Significant commercial progress toward generalized quantum advantage was first demonstrated in 2019, suggesting an inflection point in quantum tech. Within the span of a few months, three superconducting qubit vendors – IBM, Google, and Rigetti – presented working systems in the 32Q-54Q range (at 95%-99% fidelity) with credible roadmaps for building 100Q+ systems capable of demonstrating quantum advantage. Trapped Ion vendors Honeywell and IonQ presented longer-term strategies to reach a similar scale with coherence times that accommodate more complex computations. PsiQuantum, an early pioneer of the photonics modality, raised a $230M venture round. And perhaps most notably, Amazon, IBM, and Microsoft announced they will distribute quantum computing services as part of their commercial cloud offerings.
With dozens of corporates and startups pursuing the development of quantum technology, it is difficult to say who will first demonstrate quantum advantage or when such a demonstration will first occur. Many predict that it will happen within the next few years, possibly as early as 2021.
Of course, the end of this race marks the start of another. In the coming decade, QC vendors will compete by increasing scale and minimizing errors. The near-term winners will likely employ hybrid architectures, leveraging both quantum and classical compute units for their relative advantages, and tailor their products to industries that require incremental improvements, rather than fully accurate results, such as supply-chain management, optimization of logistical distribution, financial analysis and seismic research.
By the 2030s, a small number of leading vendors should hopefully be far enough to develop scalable, error-free QCs with high coherence, enabling QC software vendors to tackle all the problems currently addressed by classical supercomputers for pharmaceuticals, finance, chemical engineering, AI, agriculture and logistics.
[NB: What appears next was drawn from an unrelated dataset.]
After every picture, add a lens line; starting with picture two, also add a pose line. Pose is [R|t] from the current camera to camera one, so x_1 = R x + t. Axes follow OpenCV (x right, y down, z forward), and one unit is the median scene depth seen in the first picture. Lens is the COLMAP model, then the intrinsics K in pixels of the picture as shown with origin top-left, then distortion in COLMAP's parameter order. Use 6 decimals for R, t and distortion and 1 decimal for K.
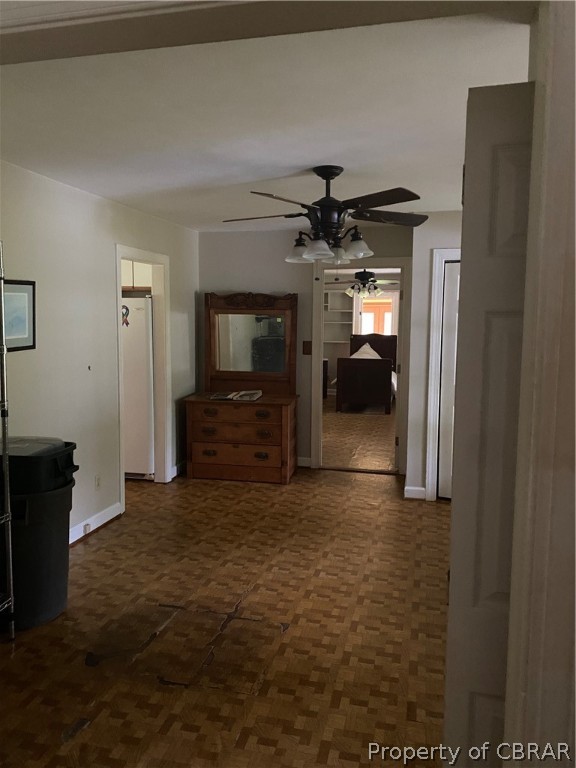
lens RADIAL K [[594.4, 0, 288.0], [0, 594.4, 384.0], [0, 0, 1]] dist [-0.004243, -0.004122]
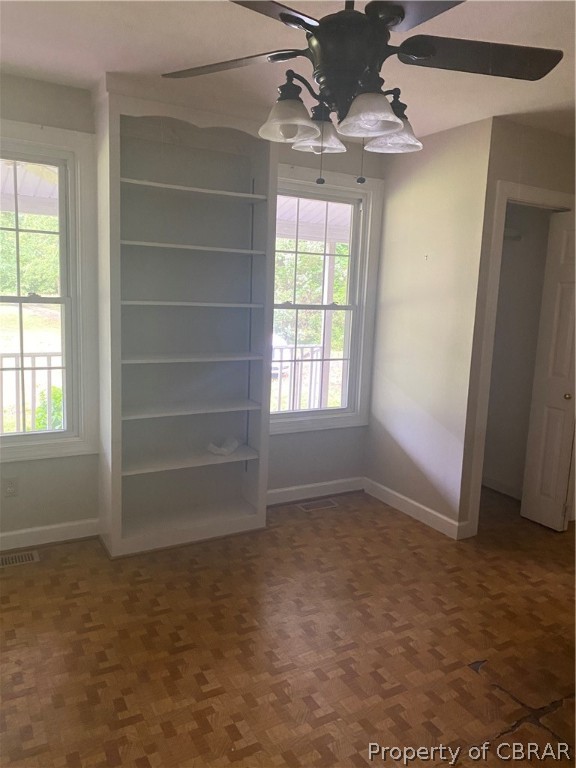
lens RADIAL K [[594.4, 0, 288.0], [0, 594.4, 384.0], [0, 0, 1]] dist [-0.004243, -0.004122]
pose [[-0.684285, -0.152050, 0.713187, -0.341090], [0.026920, 0.972086, 0.233075, -0.144914], [-0.728718, 0.178689, -0.661090, 1.650870]]
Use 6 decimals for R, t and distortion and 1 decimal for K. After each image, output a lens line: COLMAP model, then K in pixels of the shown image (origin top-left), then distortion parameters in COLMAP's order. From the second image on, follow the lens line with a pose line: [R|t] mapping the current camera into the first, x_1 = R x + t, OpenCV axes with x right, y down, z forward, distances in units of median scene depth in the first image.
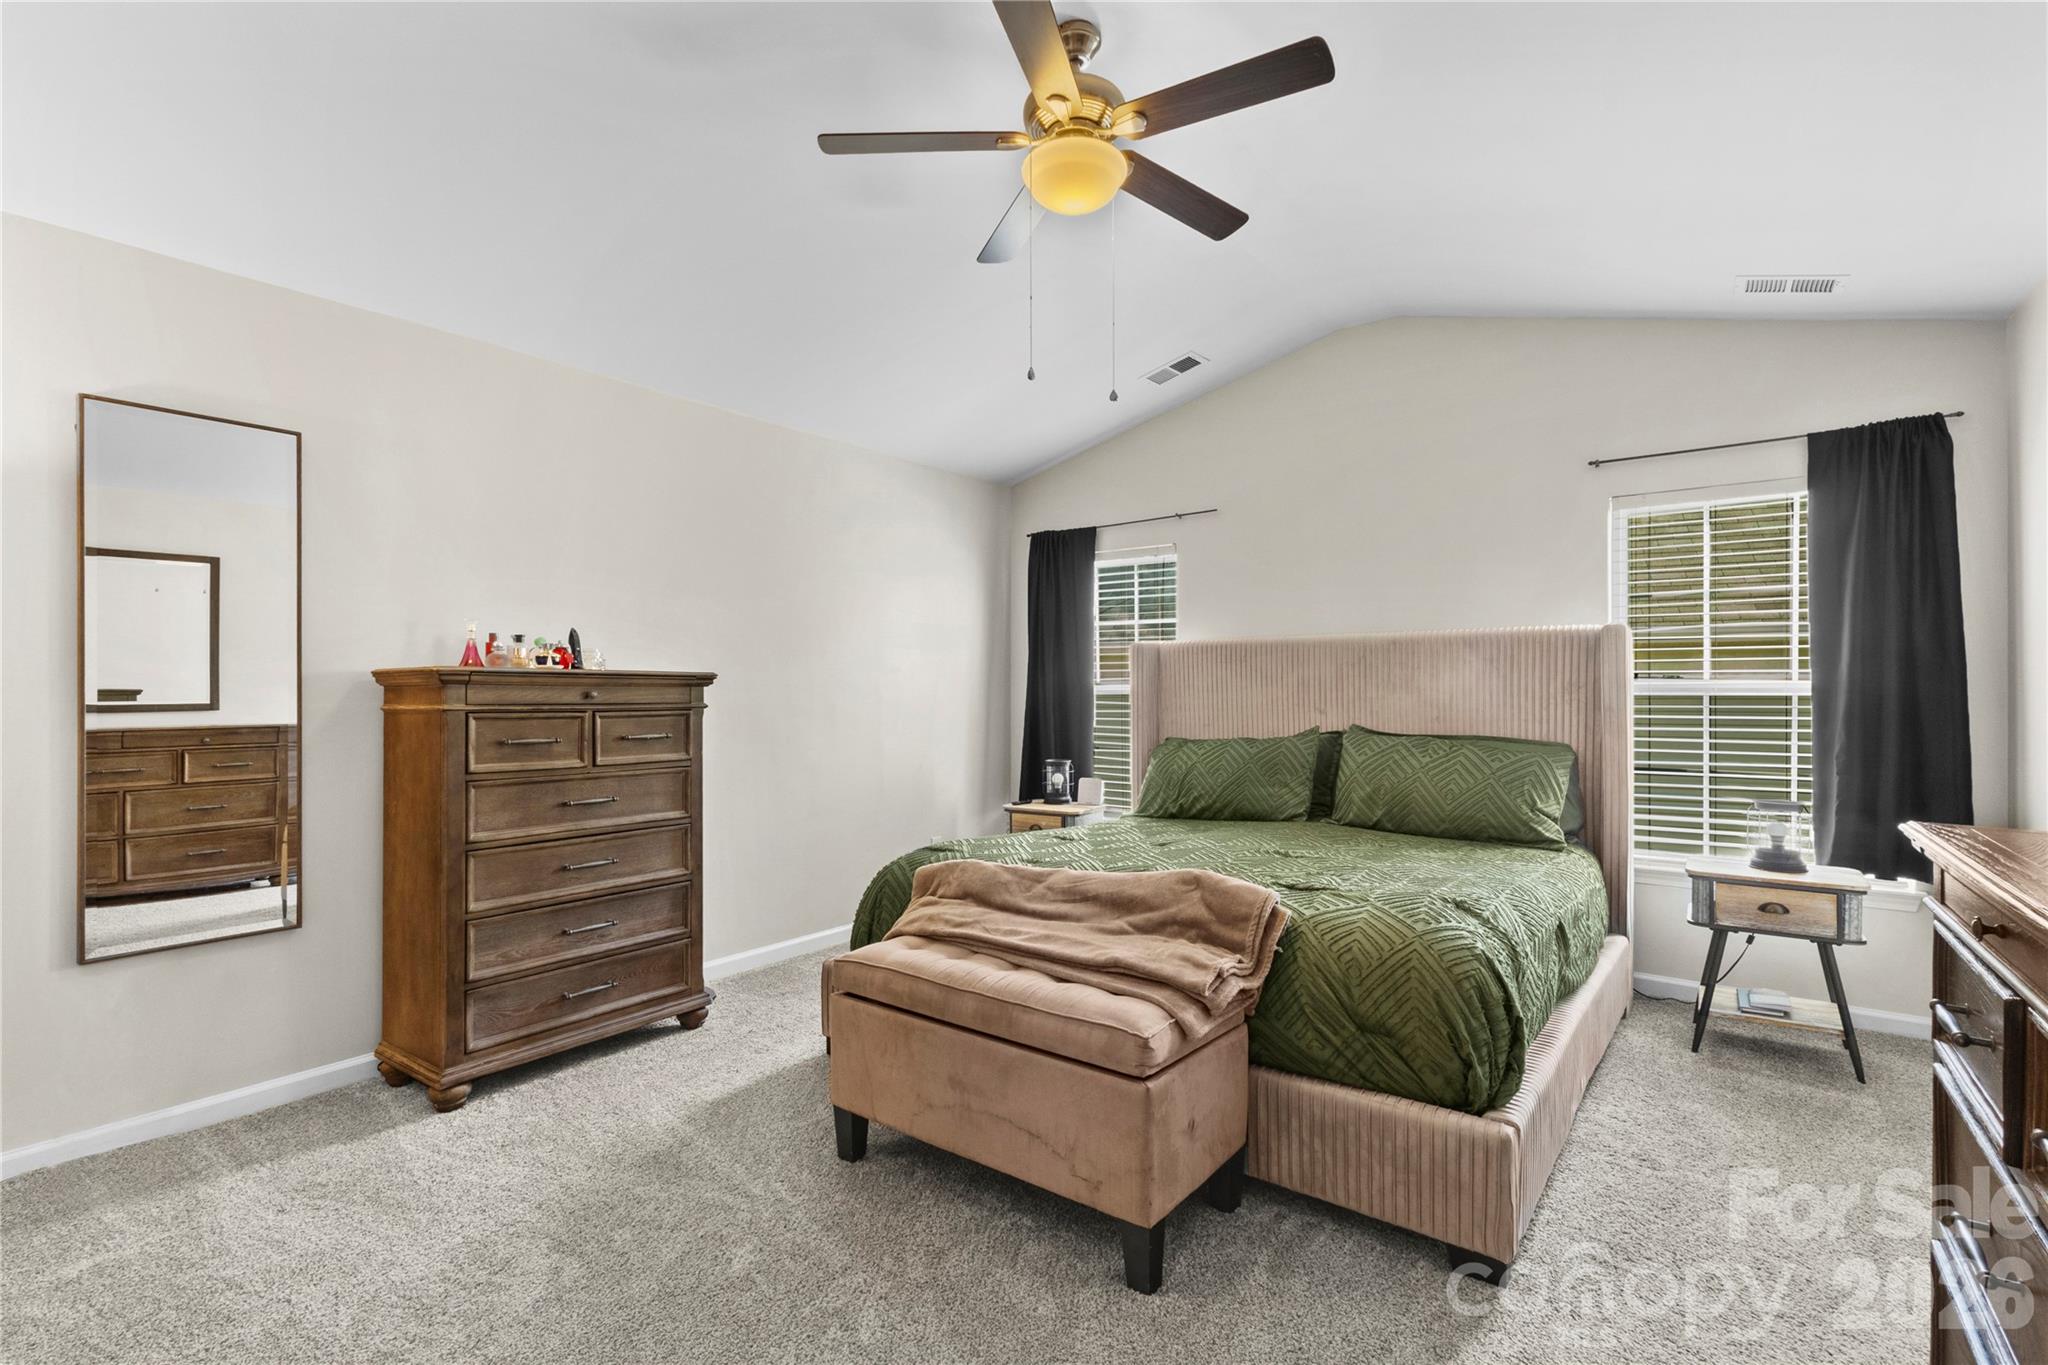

We shouldn’t expect quantum computers in our homes or the palms of our hands. But the immense computational power that QC can unleash will lead to life-changing medicines, more accurate weather forecasts, smarter AIs, longer-lasting batteries, safer space travel, sustainable energy sources, and benefits society has yet to even discover. As we approach the age of quantum computing, it is no longer a question of ‘if,’ but rather one of ‘when’ this technology finally matures and ‘who’ will lead this emerging industry. The race is on—may the best team win.
David Cowan and Tomer Diari invest in frontier tech startups on behalf of Bessemer Venture Partners, the largest shareholder of Rigetti Computing.